The aetiology of oral cancer although unknown, has been historically associated with the use of tobacco products, alcohol consumption, infections with Human Papilloma virus (HPV) and environmental carcinogens. In developed regions 75% of oral cancer cases may be linked to the use of tobacco and alcohol consumption by patients [8]. However, in developing countries, other risk factor such as use of betel quid, consumption of nitrosamine rich foods (such as salted fish), infections, nutritional deficiencies and exposure to environmental carcinogens may account for the differences in epidemiology of oral cancers in different regions [9, 10]. The epidemiology of Lip, and oral cavity cancers also vary across regions with India, USA and China accounting for the highest prevalence and incidence rates. In India, incidence of oral cancer has been reported to be about 11% of all cancers in 2012, while prevalence has been reported to be about 12%, making oral cancer the commonest cancers in males and the seventh in females in India [11]. However, due to underreporting, it is unclear if the burden of oral cancer is actually low in Nigeria or the low figures is as a result of poorly documented cases and lack of well-funded, state-of-the-art, population-based cancer registries across the country [12]. Most cancer registries in Nigeria are hospital-based and lack adequate coverage and reliability. Thus, there is a critical need to have a better understanding of the real distribution of oral cancer as they constitute a serious public health concern globally [11]. The African Oral Pathology Research Consortium (AOPRC) was inaugurated during the 1st regional congress of the International Association of Oral Pathologists (IAOP), which took place in Lagos, Nigeria in September 2015. The objectives for creating AOPRC includes: advancing multi-centre collaborative oral pathology research; exchange of skills and expertise; and strengthening ties between oral pathologists across Africa and further afield, inter alia. Accordingly, this study aims to describe and compare the burden of oral cancers using a collaborative, multi-centre, team science approach.

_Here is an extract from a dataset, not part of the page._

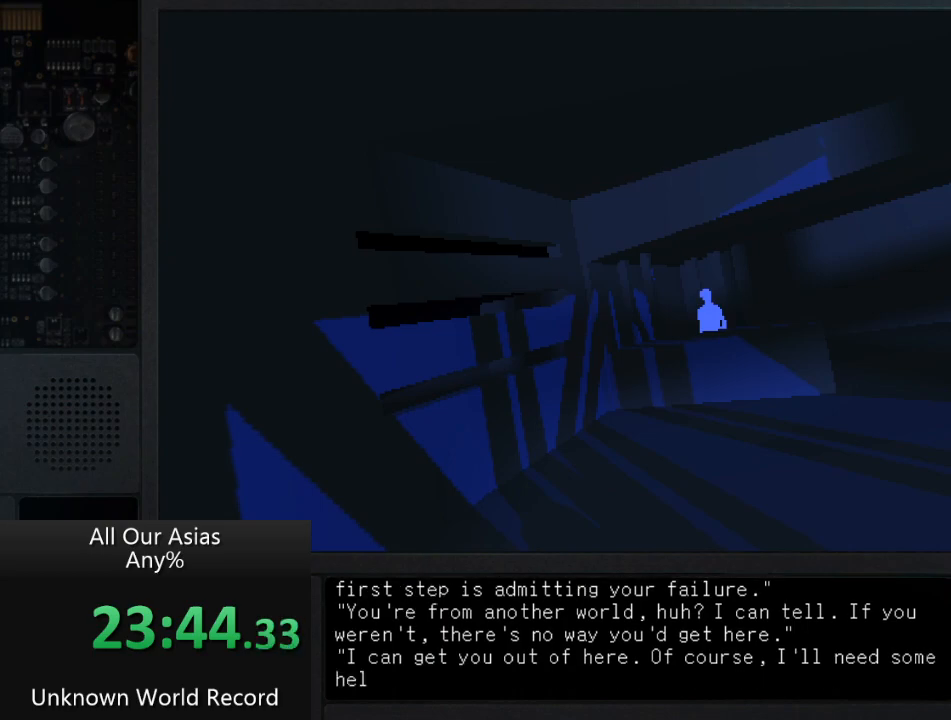
{"buttons": [], "left_stick": "center", "right_stick": "center", "events": [[67, "SQUARE", "up"], [167, "SQUARE", "down"], [250, "SQUARE", "up"], [367, "SQUARE", "down"], [433, "SQUARE", "up"]]}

AOPRC participants: the African Oral Pathology Research Consortium (AOPRC) was inaugurated during the 1st regional congress of the International Association of Oral Pathologists (IAOP), which took place in Lagos, Nigeria in September 2015. The objectives for creating AOPRC includes: advancing multi-centre collaborative oral pathology research; exchange of skills and expertise; and strengthening ties between oral pathologists across Africa and further afield, inter alia. The AOPRC currently have members based at the University of Benin, Nigeria; University of Ibadan, Nigeria; University of Port Harcourt, Nigeria, University of Calabar, Nigeria; University of Lagos, Nigeria; Obafemi Awolowo University, Ile-Ife, Nigeria; University of Cape Town, South Africa; University of the Western Cape at Tygerberg Hospital, South Africa; and University of Iowa, USA. We have leveraged the auspices of the AOPRC to examine the burden of oral cancer in Nigeria, using a multi-centre approach.
Data source: de-identified secondary archived data from four major tertiary health institutions in western and Southern Nigeria were used in this study. Records of all OSCC patients in the University of Port Harcourt, University of Ibadan, Obafemi Awolowo University (Ile-Ife) and University of Benin were extracted from 1990-2016 (16 years), using a standardized data extraction format across all four centres. The records contains demographic data as well as histopathological data such as: age distribution, site, gender distribution, location and histological subtype, inter alia.
Case selection and exclusion criteria: cases without adequate clinical and histopathological information were excluded from the study. A total of 162 qualified OSCC cases were selected for this study from the four participating centres. Cases were classified according to the 10th revision of the International Classification of Diseases (ICD-10) regional classification. Lesions of the hypopharynx, nasopharynx, larynx, other pharynx and hematological system were excluded. Carcinoma-in-situ were excluded as well. Selected cases were categorized by histological types, site of primary tumour, age and gender distribution.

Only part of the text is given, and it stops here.